Inertial navigation systems

[ahecht]

Quote:

Originally Posted by Greg Needel

yaw rate sensors are also called gyros they can measure the degree of lean in a direction. think of them as a virtual cup of coffie the coffie stays level to the ground but the cup changes.

Not quite. The yaw rate sensor doesn't measure degree of lean, it measures how fast you are leaning. Imagine if someone put a spedometer on the surface of the coffee that measured the speed between that surface and the mug.

The name Yaw Rate sensor come from the naming conventions for the 6 degrees of motion, heave (sliding up and down), surge (sliding forward and backward), sway (sliding side to side), roll (rotating side to side), pitch (rotating forward and backward) and yaw (rotating side to side).

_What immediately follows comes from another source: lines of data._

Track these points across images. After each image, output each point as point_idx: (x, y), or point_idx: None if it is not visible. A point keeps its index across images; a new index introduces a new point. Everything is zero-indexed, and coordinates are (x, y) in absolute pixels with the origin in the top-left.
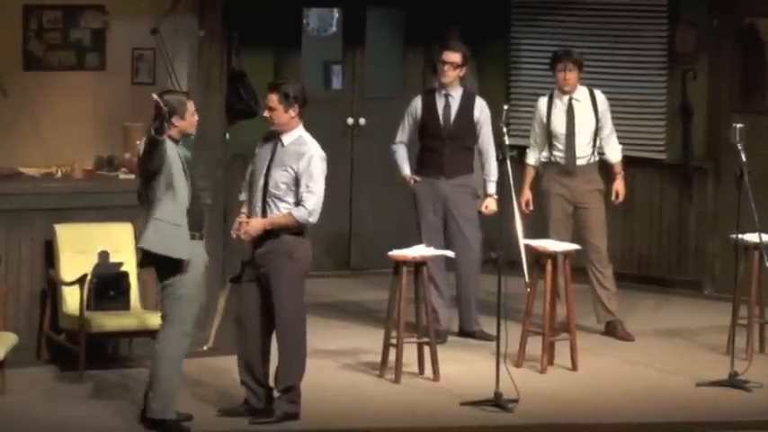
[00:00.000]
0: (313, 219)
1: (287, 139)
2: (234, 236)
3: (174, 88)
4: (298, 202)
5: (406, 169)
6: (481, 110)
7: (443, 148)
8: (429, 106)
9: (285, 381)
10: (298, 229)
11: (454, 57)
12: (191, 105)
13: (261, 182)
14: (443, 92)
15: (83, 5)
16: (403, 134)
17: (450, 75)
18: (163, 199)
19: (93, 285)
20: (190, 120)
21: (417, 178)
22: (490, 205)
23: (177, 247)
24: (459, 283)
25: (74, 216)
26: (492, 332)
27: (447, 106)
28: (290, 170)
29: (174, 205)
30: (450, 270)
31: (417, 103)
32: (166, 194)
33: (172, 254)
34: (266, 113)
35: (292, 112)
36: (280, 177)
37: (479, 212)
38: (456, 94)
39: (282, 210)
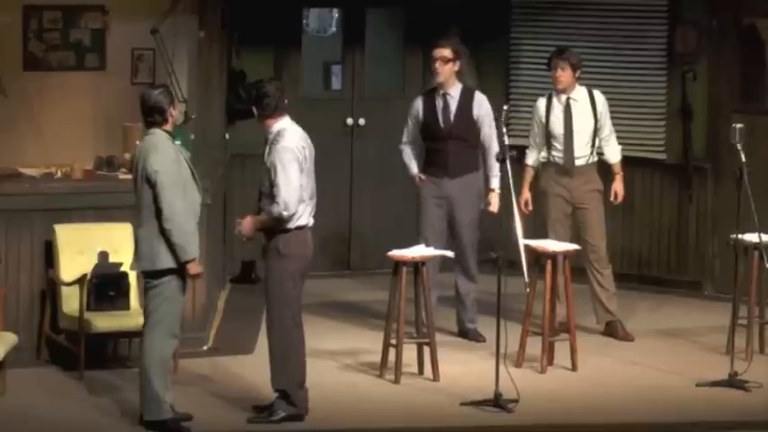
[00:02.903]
0: (288, 211)
1: (270, 137)
2: (236, 233)
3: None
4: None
5: (413, 168)
6: (480, 105)
7: (446, 147)
8: (429, 107)
9: (274, 383)
10: (284, 225)
11: (444, 51)
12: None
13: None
14: (441, 91)
15: (83, 6)
16: (408, 135)
17: (444, 70)
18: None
19: (92, 286)
20: (178, 108)
21: (423, 177)
22: (493, 201)
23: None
24: (458, 282)
25: (73, 216)
26: (491, 333)
27: (446, 106)
28: (266, 167)
29: (185, 210)
30: (450, 270)
31: (418, 105)
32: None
33: (184, 257)
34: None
35: (261, 115)
36: (264, 175)
37: (485, 210)
38: (454, 92)
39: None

Since yaw referrs to side to side turning, so a Yaw Rate sensor measures the rate of side to side turning.

[Joe Johnson]

Quote:

Originally Posted by shsdragon

wut are yaw switches

A Yaw Rate Sensor is an angular rate sensor -- it returns a voltage propotional to the rate of rotation of the sensor.

They are pricey ($100 for one from Analog Devices -- ADXRS150 -- mounted on an evaluation PCB -- the chip has a ball grid array interface which is not that easy to use for most teams), but they can be very useful.

Joe J.

[ahecht]

I'd definately agree that the accelerometers were the weak link in the INS system. We didn't get much more than 10 or 15 seconds of good postition data from them, and it took under an hour for the INS to report a velocity greater than the speed of light while sitting on a table. The gyros (which were not kit gyros, as the 75 degree/sec limit of those wasn't enough for us), however, were much more accurate, and should make a return on this year's robot.

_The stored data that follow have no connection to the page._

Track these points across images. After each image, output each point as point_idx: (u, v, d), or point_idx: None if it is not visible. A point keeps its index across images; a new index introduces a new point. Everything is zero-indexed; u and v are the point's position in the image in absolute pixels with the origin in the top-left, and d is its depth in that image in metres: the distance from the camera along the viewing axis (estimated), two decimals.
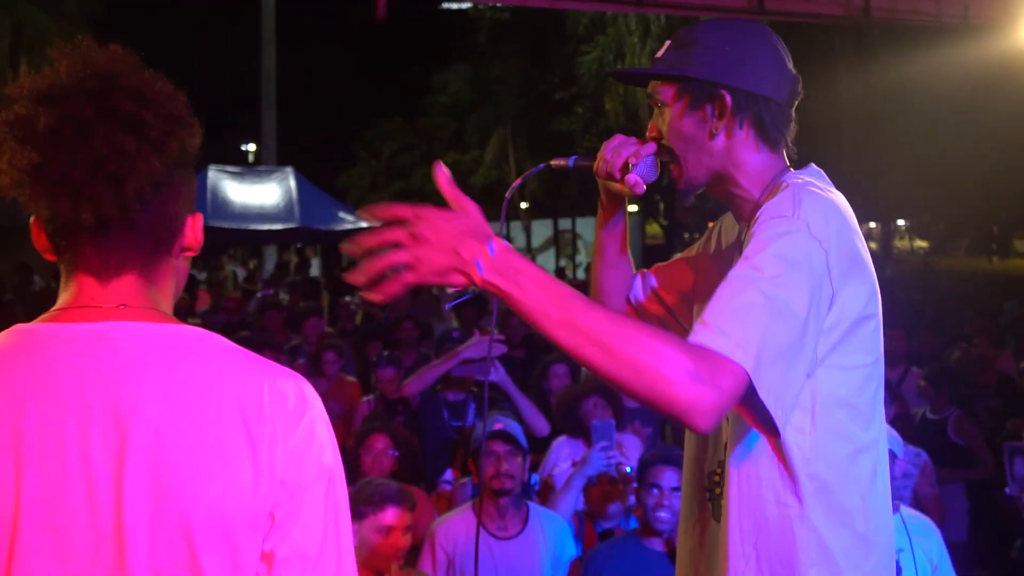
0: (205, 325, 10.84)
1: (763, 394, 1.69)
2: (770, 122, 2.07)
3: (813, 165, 2.13)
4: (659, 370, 1.63)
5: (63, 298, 1.47)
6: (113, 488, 1.35)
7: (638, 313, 2.45)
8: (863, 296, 1.91)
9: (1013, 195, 28.56)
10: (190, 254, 1.59)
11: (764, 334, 1.71)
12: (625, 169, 2.15)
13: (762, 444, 1.91)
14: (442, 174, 1.80)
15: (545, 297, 1.69)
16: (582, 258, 41.81)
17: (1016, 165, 22.40)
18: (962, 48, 8.96)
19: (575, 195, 39.79)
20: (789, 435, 1.84)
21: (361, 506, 3.55)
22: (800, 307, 1.76)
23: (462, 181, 36.97)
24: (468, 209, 1.76)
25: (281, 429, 1.42)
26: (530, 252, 38.07)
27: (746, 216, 2.10)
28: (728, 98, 2.04)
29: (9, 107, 1.41)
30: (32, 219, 1.48)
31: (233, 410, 1.40)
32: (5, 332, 1.45)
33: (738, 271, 1.81)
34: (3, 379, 1.38)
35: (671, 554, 3.90)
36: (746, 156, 2.09)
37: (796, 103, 2.14)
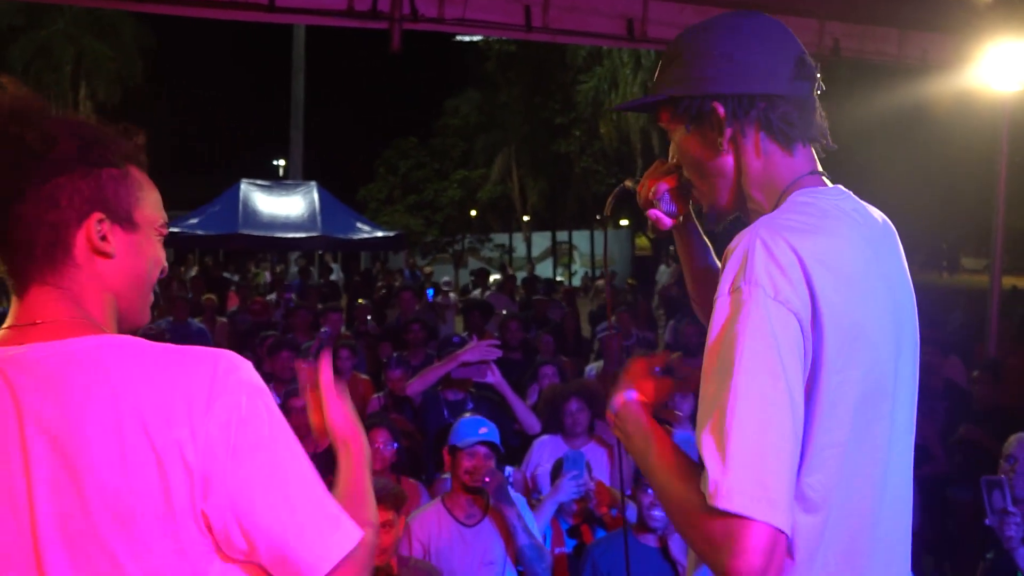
0: (232, 324, 10.86)
1: (784, 526, 1.40)
2: (778, 120, 1.64)
3: (840, 187, 1.70)
4: (694, 539, 1.48)
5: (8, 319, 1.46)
6: (26, 507, 1.32)
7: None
8: (838, 357, 1.50)
9: (961, 218, 28.71)
10: (105, 258, 1.48)
11: (758, 461, 1.41)
12: (648, 204, 1.93)
13: None
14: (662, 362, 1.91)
15: (637, 449, 1.71)
16: (577, 267, 41.82)
17: (965, 191, 22.46)
18: (920, 86, 8.93)
19: (572, 210, 39.85)
20: None
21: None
22: (780, 399, 1.44)
23: (470, 196, 37.29)
24: (644, 386, 1.82)
25: (186, 428, 1.33)
26: (530, 261, 37.97)
27: None
28: (720, 109, 1.65)
29: None
30: None
31: (133, 419, 1.32)
32: None
33: (710, 381, 1.48)
34: None
35: (664, 550, 3.86)
36: (758, 164, 1.68)
37: (815, 86, 1.69)
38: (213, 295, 11.75)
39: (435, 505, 4.10)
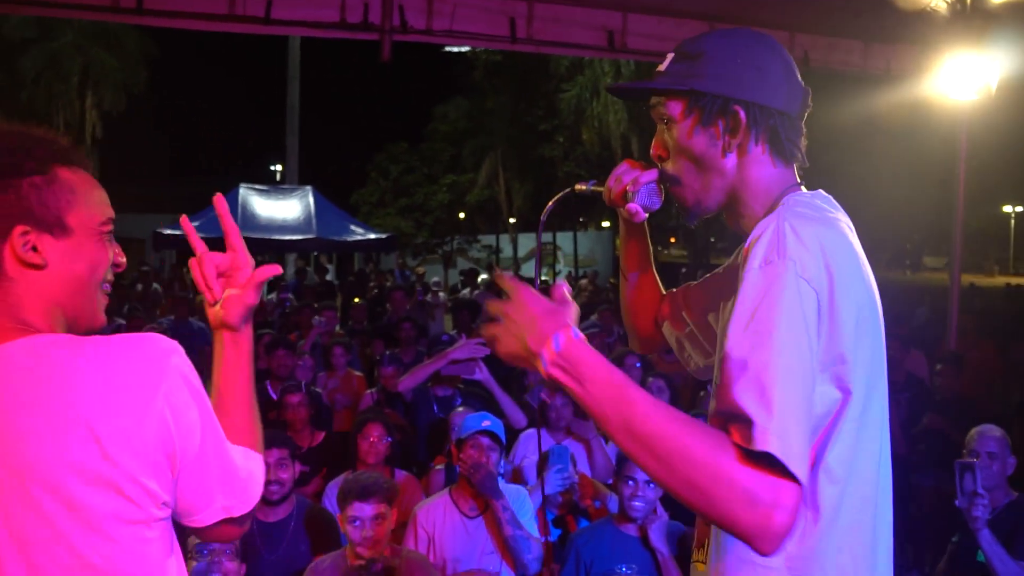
0: None
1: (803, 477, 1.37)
2: (785, 136, 1.67)
3: (821, 191, 1.72)
4: (717, 496, 1.34)
5: None
6: None
7: (664, 332, 2.11)
8: (854, 336, 1.51)
9: (923, 220, 28.94)
10: (36, 269, 1.43)
11: (792, 417, 1.36)
12: (625, 197, 1.86)
13: None
14: (560, 286, 1.58)
15: (604, 398, 1.43)
16: (561, 267, 41.84)
17: (926, 195, 22.60)
18: (883, 94, 8.97)
19: (556, 211, 39.90)
20: None
21: (339, 503, 3.57)
22: (805, 366, 1.41)
23: (459, 199, 37.17)
24: (556, 296, 1.55)
25: (128, 419, 1.33)
26: (515, 262, 37.98)
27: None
28: (742, 113, 1.65)
29: None
30: None
31: (75, 419, 1.31)
32: None
33: (741, 341, 1.42)
34: None
35: (644, 539, 3.86)
36: (757, 174, 1.69)
37: (806, 115, 1.74)
38: None
39: (442, 496, 4.07)
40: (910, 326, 10.68)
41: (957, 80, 6.90)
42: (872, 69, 7.54)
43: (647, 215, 1.91)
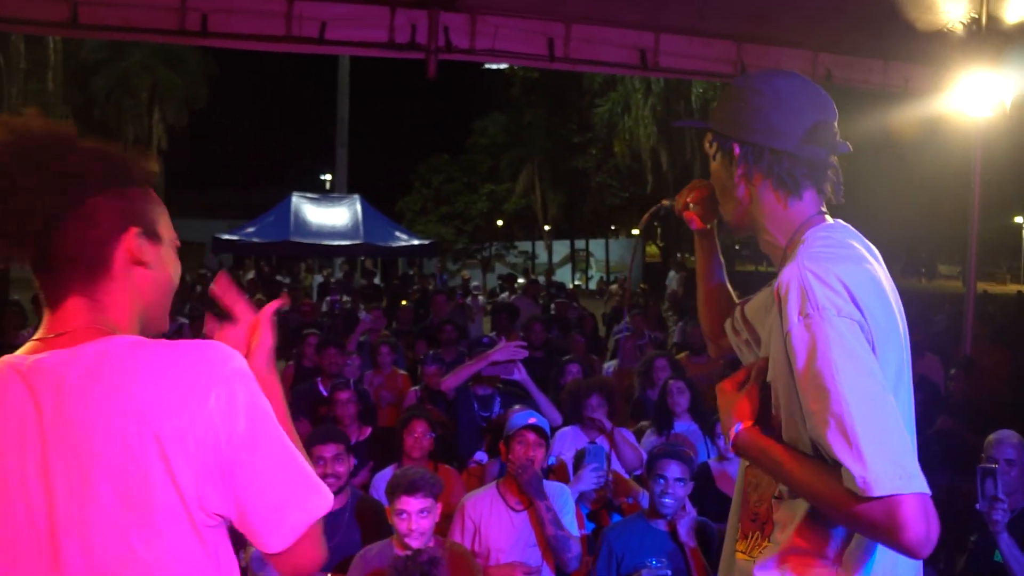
0: (282, 322, 10.90)
1: (911, 488, 1.51)
2: (783, 173, 1.78)
3: (840, 221, 1.84)
4: (857, 528, 1.60)
5: (40, 329, 1.43)
6: (45, 503, 1.31)
7: (729, 337, 2.20)
8: (893, 354, 1.68)
9: (938, 229, 28.55)
10: (142, 269, 1.46)
11: (878, 441, 1.51)
12: (687, 207, 2.12)
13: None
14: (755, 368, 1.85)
15: (766, 466, 1.73)
16: (593, 272, 41.76)
17: (941, 206, 22.31)
18: (902, 110, 8.85)
19: (589, 220, 39.81)
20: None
21: (388, 496, 3.55)
22: (875, 387, 1.56)
23: (497, 207, 37.16)
24: (746, 393, 1.81)
25: (187, 420, 1.32)
26: (551, 267, 37.95)
27: (777, 262, 1.84)
28: (736, 150, 1.81)
29: None
30: None
31: (136, 417, 1.30)
32: None
33: (815, 397, 1.57)
34: None
35: (673, 534, 3.83)
36: (770, 205, 1.82)
37: (831, 150, 1.81)
38: (264, 295, 11.79)
39: (490, 489, 4.04)
40: (928, 332, 10.51)
41: (973, 97, 6.80)
42: (891, 86, 7.46)
43: (702, 224, 2.13)
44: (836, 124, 1.85)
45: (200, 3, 5.60)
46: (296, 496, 1.39)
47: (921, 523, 1.48)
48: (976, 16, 6.35)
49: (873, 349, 1.60)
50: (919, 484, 1.50)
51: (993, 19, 6.33)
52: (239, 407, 1.35)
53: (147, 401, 1.30)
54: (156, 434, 1.30)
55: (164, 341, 1.39)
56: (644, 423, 5.67)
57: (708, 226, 2.17)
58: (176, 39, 5.99)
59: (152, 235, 1.48)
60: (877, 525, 1.50)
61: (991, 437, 4.24)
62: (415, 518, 3.39)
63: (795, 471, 1.65)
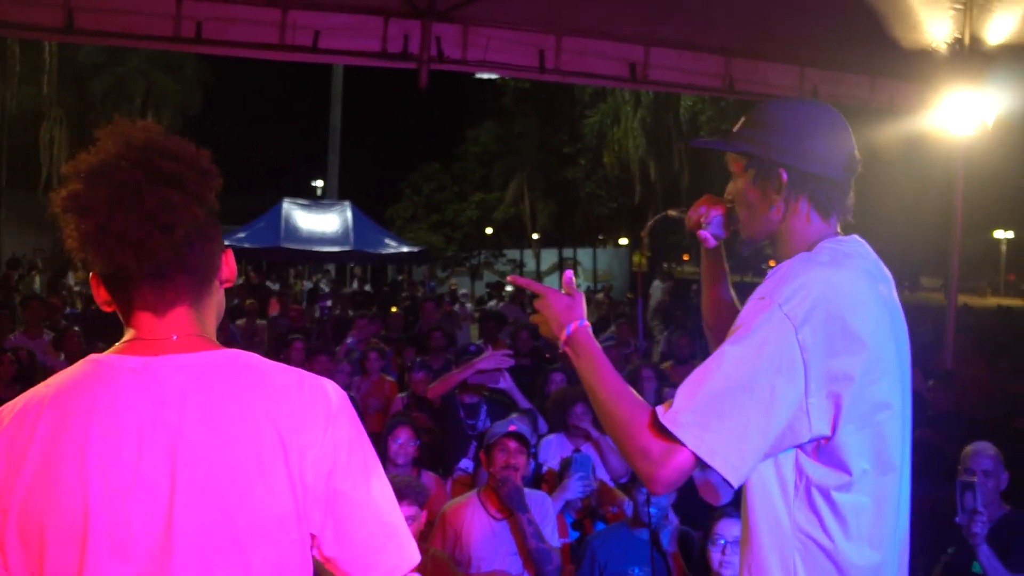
0: (272, 327, 10.83)
1: (712, 461, 1.62)
2: (824, 198, 1.87)
3: (856, 236, 1.93)
4: (628, 447, 1.71)
5: (128, 333, 1.42)
6: (166, 499, 1.29)
7: None
8: (855, 366, 1.67)
9: (921, 243, 28.72)
10: (228, 285, 1.53)
11: (714, 412, 1.63)
12: (699, 226, 2.11)
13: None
14: (567, 275, 2.02)
15: (586, 368, 1.85)
16: (580, 281, 41.75)
17: (923, 220, 22.44)
18: (888, 127, 8.90)
19: (577, 229, 39.87)
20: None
21: None
22: (756, 383, 1.63)
23: (486, 215, 37.14)
24: (574, 296, 1.95)
25: (309, 437, 1.36)
26: (539, 275, 37.95)
27: None
28: (784, 175, 1.87)
29: (66, 185, 1.35)
30: (91, 276, 1.43)
31: (267, 424, 1.34)
32: (81, 361, 1.40)
33: (714, 354, 1.70)
34: (76, 402, 1.33)
35: (655, 542, 3.82)
36: (798, 226, 1.90)
37: (854, 174, 1.92)
38: (255, 301, 11.74)
39: (471, 497, 4.01)
40: (914, 344, 10.54)
41: (956, 116, 6.85)
42: (877, 103, 7.51)
43: (716, 242, 2.14)
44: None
45: (195, 11, 5.59)
46: (393, 541, 1.42)
47: (676, 472, 1.64)
48: (960, 37, 6.40)
49: (804, 359, 1.64)
50: (709, 453, 1.62)
51: (976, 40, 6.38)
52: (350, 441, 1.40)
53: (279, 412, 1.35)
54: (283, 443, 1.33)
55: (281, 365, 1.43)
56: None
57: (718, 244, 2.20)
58: (171, 46, 5.98)
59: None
60: (647, 451, 1.66)
61: (968, 449, 4.25)
62: None
63: (607, 382, 1.80)
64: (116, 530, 1.28)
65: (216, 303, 1.50)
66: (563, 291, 1.96)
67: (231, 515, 1.30)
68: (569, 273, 2.01)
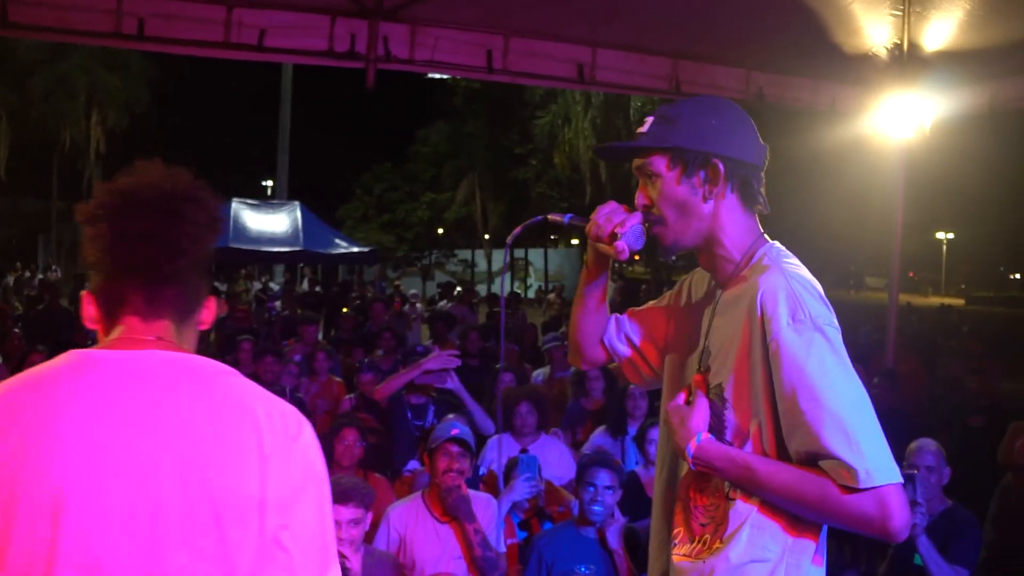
0: (219, 329, 10.74)
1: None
2: (753, 188, 1.86)
3: (777, 243, 1.92)
4: (844, 523, 1.67)
5: (113, 333, 1.48)
6: (148, 476, 1.32)
7: (611, 352, 2.21)
8: None
9: (866, 243, 29.22)
10: (203, 327, 1.58)
11: (878, 440, 1.66)
12: (613, 236, 1.91)
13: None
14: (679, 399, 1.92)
15: (736, 476, 1.78)
16: (532, 281, 41.84)
17: (868, 221, 22.86)
18: (831, 130, 9.05)
19: (531, 229, 39.94)
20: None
21: None
22: (861, 389, 1.71)
23: (437, 216, 37.04)
24: (697, 407, 1.85)
25: (282, 441, 1.40)
26: (490, 275, 37.95)
27: (725, 277, 1.91)
28: (721, 165, 1.82)
29: (99, 198, 1.47)
30: (83, 294, 1.52)
31: (246, 421, 1.39)
32: (65, 354, 1.44)
33: (810, 397, 1.67)
34: (58, 388, 1.37)
35: (602, 541, 3.83)
36: (731, 220, 1.86)
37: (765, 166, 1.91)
38: None
39: (415, 499, 3.97)
40: (857, 343, 10.72)
41: (896, 119, 6.98)
42: (820, 106, 7.61)
43: (629, 254, 1.96)
44: None
45: (137, 7, 5.47)
46: (325, 561, 1.45)
47: (906, 510, 1.62)
48: (899, 42, 6.52)
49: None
50: (899, 475, 1.64)
51: (914, 45, 6.50)
52: (315, 469, 1.44)
53: (261, 417, 1.40)
54: (261, 446, 1.37)
55: (254, 383, 1.49)
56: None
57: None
58: (111, 42, 5.84)
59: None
60: (869, 515, 1.61)
61: (912, 445, 4.35)
62: (345, 528, 3.34)
63: (773, 474, 1.72)
64: (94, 506, 1.31)
65: (194, 335, 1.56)
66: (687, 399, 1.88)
67: (212, 494, 1.33)
68: (682, 396, 1.91)
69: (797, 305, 1.71)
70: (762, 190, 1.90)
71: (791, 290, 1.73)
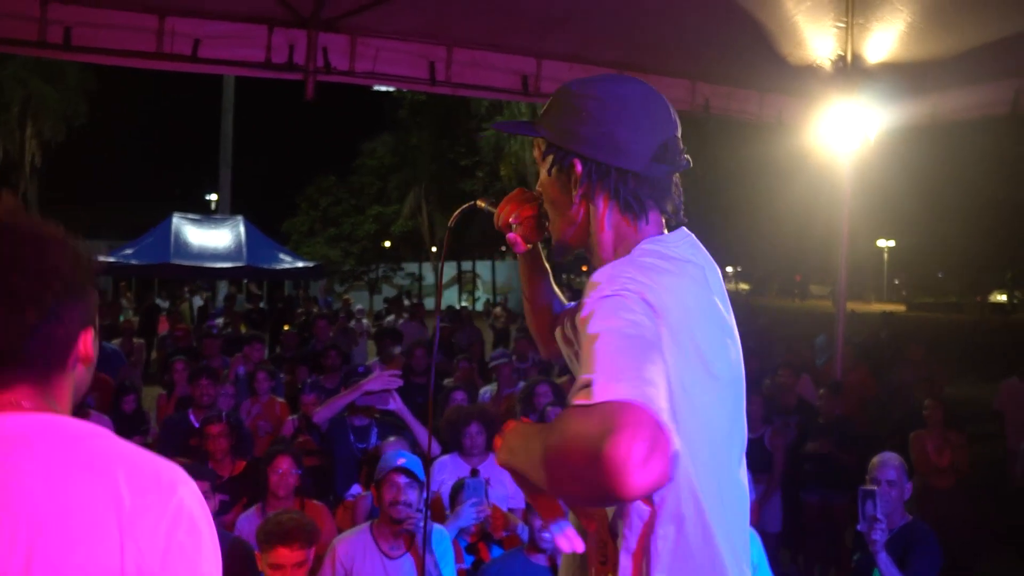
0: (160, 348, 10.49)
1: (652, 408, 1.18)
2: (629, 194, 1.57)
3: (684, 229, 1.63)
4: (566, 465, 1.19)
5: None
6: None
7: (563, 350, 1.91)
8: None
9: (810, 253, 29.72)
10: (85, 364, 1.44)
11: (635, 366, 1.23)
12: (508, 228, 1.79)
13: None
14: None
15: (521, 449, 1.42)
16: (479, 293, 41.74)
17: (812, 231, 23.22)
18: (777, 141, 9.12)
19: (476, 241, 39.94)
20: None
21: (260, 543, 3.32)
22: (645, 332, 1.32)
23: (384, 229, 36.85)
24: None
25: (149, 506, 1.27)
26: (438, 288, 37.77)
27: None
28: (579, 167, 1.57)
29: None
30: None
31: (103, 488, 1.26)
32: None
33: (584, 340, 1.33)
34: None
35: (554, 568, 3.71)
36: (606, 226, 1.60)
37: (672, 167, 1.60)
38: (147, 319, 11.33)
39: (362, 531, 3.81)
40: (810, 353, 10.75)
41: (840, 130, 7.04)
42: (766, 117, 7.64)
43: (527, 246, 1.83)
44: (680, 138, 1.64)
45: (63, 15, 5.25)
46: None
47: (638, 435, 1.10)
48: (842, 54, 6.57)
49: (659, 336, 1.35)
50: (649, 400, 1.17)
51: (858, 57, 6.55)
52: (194, 532, 1.31)
53: (122, 488, 1.26)
54: (120, 522, 1.24)
55: (127, 442, 1.36)
56: None
57: (530, 246, 1.87)
58: (37, 52, 5.60)
59: (96, 332, 1.47)
60: (590, 435, 1.12)
61: (875, 459, 4.34)
62: (291, 571, 3.19)
63: (537, 436, 1.33)
64: None
65: (73, 382, 1.43)
66: None
67: (63, 572, 1.21)
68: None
69: (606, 283, 1.41)
70: (667, 196, 1.62)
71: (608, 273, 1.45)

Commercial INS systems, which are accurate over a time period of hours, can cost tens of thousands of dollars, and for good reason.

[velocipenguin]

It seems to me that much of the noise inherent to analog accelerometers could be minimized through clever use of shielding and filtering. Team 190's inertial navigation system, while quite impressive, does not appear to be particularly well shielded; the top of that housing appears to be made of Lexan or similar material, which does not provide any electromagnetic shielding. Manufacturers of analog accelerometers usually suggest leaving most of the extraneous copper unetched and grounded on whatever PCB is used, which provides a nice big ground plane surrounding the sensor and its board traces. Performing all of the integration in software would also help somewhat, as op-amp integrators are alarmingly sensitive to noise. Using a simple approximation, such as that suggested elsewhere in this thread, reduces the sample rate enough to filter out quite a bit of the high-frequency noise without compromising the accuracy of the position data. Low-pass filters should be placed on all accelerometer outputs to reduce ripple from the accelerometer's internal clock. Finally, it would be wise to make sure the power supply is VERY well filtered. By paying careful attention to reducing or eliminating noise from external sources, it should be possible to construct an inertial navigation system that is suitably free from error to provide accurate position information throughout the entire match.

[Scooter]

I have been working on a 3 axis accelrometer for a satelltie with the University of Texas, and I can offer a few tips for those that are looking to develop one:

- I reccomend doing it as a seperate circuit and then feeding it into the UART of the robot controller as a digital stream. That way you can get accurate timing, etc.

-Make absolutely sure that you filter the analog vcc line on your microcontroller (an inductor up to power and a cap down to ground), as it needs an extremely accurate 2.5v to take a comparison reading from, and if the line is noisy, it'll throw off your readings.

-Use 2 sets of acclerometers and take the average of the both of them. Thus any error is reduced significantly.

-Search the web for analog smoothing algortihms. There are some really good ones out there.

-Shielding the lines, etc can be helpful, but the biggest difference that I have seen is fildering the analog vcc line. After I did that, my system's accuracy jumped up quite alot.

-There is a good white paper on this site on using the noise from the system to gain additional resolution. It has some good tips...

More later...
Bill

[velocipenguin]

Quote:

Originally Posted by Scooter

-Make absolutely sure that you filter the analog vcc line on your microcontroller (an inductor up to power and a cap down to ground), as it needs an extremely accurate 2.5v to take a comparison reading from, and if the line is noisy, it'll throw off your readings.

I suspect the circuit inside the robot controller that supplies the analog output Vcc pins and ADC reference pins is already well-filtered and supplied from a stable internal voltage reference. Failing to do this within the robot controller would be a tremendous oversight on IFI's part.

[Scooter]

Quote:

Originally Posted by velocipenguin

I suspect the circuit inside the robot controller that supplies the analog output Vcc pins and ADC reference pins is already well-filtered and supplied from a stable internal voltage reference. Failing to do this within the robot controller would be a tremendous oversight on IFI's part.

Agreed, and I would be shocked if it wasn't. I was stating that you should filter it if you were building a seperate board with it's own microprocessor to take the readings and the pass them on digitally to the robot controller.

Bill